Start of Reading passage

Wednesday, February 17, 2010

Week 2 Recap

Week 2 is done. After 2 nights of play we are starting to see some interesting things shape up. It was a Mardis Gras theme but sorry guys, it was too cold for the girls to flash.

We started the night out with Suck My Kick taking on Don't Go Chasing Waterballs on field A. This game started off being pretty heated, in fact the hostilities just after the chug-off. Hostilities continued and I am told that despite the fact that Sleeves went 2 for 2 he was so fired up that he killed a hooker on his way to second base. He must have cleaned up the mess pretty well because there was no evidence by the time I got over there. The big issue in this game though was the reffing at home plate though its unclear who that actually was because in all of Suck My Kick's complaining about the home plate ref, their description of said referee did not match anyone who was at the game. Rumor has it that SMK pre-gamed with some absinthe and they were quite upset with the Green Fairy who was making bad calls behind home plate. The game ended in a 1-1 tie.

End of Reading passage
Start of Supplied information

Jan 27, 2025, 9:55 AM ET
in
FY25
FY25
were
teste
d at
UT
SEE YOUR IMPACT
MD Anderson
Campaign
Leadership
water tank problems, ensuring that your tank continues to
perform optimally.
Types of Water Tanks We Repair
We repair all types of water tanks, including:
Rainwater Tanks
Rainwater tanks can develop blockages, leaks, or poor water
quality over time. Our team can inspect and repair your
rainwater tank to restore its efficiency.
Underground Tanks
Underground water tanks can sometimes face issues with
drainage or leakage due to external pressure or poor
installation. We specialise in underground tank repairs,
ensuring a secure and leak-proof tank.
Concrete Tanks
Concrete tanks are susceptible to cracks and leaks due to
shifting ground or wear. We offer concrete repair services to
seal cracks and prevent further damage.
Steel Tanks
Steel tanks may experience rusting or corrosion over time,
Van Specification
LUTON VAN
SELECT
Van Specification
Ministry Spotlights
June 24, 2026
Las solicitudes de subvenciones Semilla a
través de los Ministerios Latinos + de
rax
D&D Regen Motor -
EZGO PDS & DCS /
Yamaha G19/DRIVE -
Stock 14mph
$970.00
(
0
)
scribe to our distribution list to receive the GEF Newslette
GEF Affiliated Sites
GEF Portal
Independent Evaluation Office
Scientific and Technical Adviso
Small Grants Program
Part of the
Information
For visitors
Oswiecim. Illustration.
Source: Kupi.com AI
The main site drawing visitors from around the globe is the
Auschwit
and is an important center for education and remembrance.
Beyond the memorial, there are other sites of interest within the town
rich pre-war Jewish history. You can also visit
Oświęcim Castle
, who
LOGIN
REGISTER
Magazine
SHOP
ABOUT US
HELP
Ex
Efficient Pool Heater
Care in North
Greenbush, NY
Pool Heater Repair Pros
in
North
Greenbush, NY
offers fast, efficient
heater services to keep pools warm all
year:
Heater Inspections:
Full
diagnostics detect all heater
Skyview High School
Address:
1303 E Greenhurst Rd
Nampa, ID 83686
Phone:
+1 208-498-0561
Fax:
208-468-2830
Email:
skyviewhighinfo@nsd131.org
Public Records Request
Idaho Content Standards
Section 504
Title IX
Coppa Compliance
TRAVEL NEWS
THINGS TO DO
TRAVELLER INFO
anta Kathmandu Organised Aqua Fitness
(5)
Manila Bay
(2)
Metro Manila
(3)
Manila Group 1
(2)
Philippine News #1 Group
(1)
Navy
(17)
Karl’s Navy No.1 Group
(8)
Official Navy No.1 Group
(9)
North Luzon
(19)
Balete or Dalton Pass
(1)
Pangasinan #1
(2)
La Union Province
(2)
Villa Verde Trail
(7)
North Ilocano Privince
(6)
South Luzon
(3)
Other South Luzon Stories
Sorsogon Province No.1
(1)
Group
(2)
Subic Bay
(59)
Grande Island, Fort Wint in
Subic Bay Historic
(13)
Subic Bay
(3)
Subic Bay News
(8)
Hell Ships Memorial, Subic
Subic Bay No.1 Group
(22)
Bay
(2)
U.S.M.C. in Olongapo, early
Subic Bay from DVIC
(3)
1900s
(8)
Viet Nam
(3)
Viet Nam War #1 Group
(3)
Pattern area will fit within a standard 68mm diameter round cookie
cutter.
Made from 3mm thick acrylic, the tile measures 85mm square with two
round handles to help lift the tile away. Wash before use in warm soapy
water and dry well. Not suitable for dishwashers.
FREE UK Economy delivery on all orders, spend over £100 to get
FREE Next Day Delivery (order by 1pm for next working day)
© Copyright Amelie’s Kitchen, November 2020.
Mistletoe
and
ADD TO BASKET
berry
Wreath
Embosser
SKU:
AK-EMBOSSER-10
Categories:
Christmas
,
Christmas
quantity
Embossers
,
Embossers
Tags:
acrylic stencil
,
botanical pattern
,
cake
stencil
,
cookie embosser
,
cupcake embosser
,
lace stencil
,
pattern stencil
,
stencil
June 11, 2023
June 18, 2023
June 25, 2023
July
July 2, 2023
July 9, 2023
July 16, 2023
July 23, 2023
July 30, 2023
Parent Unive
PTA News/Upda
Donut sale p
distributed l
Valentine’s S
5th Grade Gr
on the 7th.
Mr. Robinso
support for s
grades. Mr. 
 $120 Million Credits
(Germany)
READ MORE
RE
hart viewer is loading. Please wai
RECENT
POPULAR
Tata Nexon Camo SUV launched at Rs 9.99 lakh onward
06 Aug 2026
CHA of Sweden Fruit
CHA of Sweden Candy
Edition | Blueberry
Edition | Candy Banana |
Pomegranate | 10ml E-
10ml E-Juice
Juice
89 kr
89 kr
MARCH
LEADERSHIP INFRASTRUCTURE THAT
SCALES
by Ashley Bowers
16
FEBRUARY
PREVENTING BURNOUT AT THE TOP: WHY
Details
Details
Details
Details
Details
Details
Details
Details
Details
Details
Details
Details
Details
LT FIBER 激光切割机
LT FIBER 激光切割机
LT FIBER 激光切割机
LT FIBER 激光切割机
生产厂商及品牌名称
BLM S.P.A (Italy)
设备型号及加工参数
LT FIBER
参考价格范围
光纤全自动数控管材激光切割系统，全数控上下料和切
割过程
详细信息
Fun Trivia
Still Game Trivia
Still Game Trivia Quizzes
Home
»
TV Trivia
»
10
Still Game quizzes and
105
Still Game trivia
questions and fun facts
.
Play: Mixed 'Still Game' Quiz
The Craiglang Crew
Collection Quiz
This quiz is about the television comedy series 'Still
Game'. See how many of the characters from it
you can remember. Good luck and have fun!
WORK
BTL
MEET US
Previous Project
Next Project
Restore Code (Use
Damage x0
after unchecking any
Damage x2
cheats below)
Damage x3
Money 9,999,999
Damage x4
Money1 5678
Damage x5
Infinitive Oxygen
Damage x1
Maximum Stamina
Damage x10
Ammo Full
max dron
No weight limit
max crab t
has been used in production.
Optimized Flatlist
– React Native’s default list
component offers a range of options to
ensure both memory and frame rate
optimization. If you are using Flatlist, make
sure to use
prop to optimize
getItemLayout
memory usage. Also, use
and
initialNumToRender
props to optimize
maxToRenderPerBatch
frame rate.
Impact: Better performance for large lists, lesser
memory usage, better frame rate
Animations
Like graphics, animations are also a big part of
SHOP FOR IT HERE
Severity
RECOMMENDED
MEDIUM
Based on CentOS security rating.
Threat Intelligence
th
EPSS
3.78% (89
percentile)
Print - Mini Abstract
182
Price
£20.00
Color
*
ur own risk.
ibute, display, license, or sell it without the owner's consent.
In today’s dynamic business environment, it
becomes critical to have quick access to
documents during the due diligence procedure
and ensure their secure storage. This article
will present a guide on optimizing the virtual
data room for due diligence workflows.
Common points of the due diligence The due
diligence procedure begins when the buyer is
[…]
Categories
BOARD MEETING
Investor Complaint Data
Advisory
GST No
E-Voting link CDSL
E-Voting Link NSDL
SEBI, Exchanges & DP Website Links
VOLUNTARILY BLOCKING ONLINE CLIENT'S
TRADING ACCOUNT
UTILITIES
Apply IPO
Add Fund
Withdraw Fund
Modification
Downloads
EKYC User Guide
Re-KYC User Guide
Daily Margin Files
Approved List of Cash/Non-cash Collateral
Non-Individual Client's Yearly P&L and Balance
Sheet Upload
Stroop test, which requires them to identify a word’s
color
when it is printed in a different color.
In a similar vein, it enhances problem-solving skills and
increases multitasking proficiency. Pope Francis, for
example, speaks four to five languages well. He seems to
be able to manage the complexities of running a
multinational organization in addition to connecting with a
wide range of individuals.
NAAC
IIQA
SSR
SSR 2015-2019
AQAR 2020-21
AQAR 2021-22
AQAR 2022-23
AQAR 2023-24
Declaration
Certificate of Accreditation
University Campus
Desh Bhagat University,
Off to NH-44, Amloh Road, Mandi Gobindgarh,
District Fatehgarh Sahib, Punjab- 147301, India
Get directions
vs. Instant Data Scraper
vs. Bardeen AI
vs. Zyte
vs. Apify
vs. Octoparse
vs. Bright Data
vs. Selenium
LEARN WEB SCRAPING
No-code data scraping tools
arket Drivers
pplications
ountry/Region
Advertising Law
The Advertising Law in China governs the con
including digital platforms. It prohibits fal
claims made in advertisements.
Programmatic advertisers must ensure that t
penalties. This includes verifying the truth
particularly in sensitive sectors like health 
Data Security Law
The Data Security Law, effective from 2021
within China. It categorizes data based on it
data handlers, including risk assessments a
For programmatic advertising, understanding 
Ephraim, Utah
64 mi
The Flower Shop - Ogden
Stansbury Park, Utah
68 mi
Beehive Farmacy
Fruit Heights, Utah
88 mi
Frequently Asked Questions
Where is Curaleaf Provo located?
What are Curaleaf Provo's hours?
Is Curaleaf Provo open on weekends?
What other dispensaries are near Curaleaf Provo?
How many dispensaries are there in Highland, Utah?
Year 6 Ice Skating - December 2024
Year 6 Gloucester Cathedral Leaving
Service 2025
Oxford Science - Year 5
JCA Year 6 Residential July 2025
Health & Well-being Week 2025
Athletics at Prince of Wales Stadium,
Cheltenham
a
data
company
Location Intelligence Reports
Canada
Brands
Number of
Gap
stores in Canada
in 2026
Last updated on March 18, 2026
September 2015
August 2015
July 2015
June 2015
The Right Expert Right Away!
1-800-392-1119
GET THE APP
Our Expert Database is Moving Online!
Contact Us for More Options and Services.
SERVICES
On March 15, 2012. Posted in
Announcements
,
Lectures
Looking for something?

End of Supplied information

• What to work on:
**a)** In the Week 2 recap, what was the final score of the game between Suck My Kick and Don't Go Chasing Waterballs?
**b)** Condense the Week 2 recap paragraph beginning "We started the night out" into a short bulleted list that keeps its main facts.
**c)** Carry the Week 2 recap forward from its final sentence, continuing the account of the night's games.

• Expected responses:
**a)** The game ended in a 1-1 tie.

**b)**
- Suck My Kick played Don't Go Chasing Waterballs on field A to open the night.
- The game was heated from the start, with hostilities around the chug-off.
- Sleeves went 2 for 2 and was very fired up.
- Suck My Kick complained about the home plate ref, but their description matched no one at the game.
- Rumor has it they had pre-gamed with absinthe and blamed the Green Fairy for bad calls behind home plate.
- The game ended in a 1-1 tie.

**c)**
Field B had a better reffing situation as 99 Problems but a Pitch Ain't One took on I'd Kick That. 99 Problems led the charge with some aggressive baserunning, not to say that it was perfect. In the first inning they scored 2 while getting 2 out on a bizarre bases loaded play. In the 5th inning Will sort of kind of attempted to go to second on an overthrow at first base but then changed his mind half way there after he realized he's not nearly as fast as he looks and had to dive head first back into first base, by some miracle he was safe. So essentially he had to embarrass himself in order to avoid embarrassment. Good Show Will! 99 Problems But A Pitch Ain't One won 5-1.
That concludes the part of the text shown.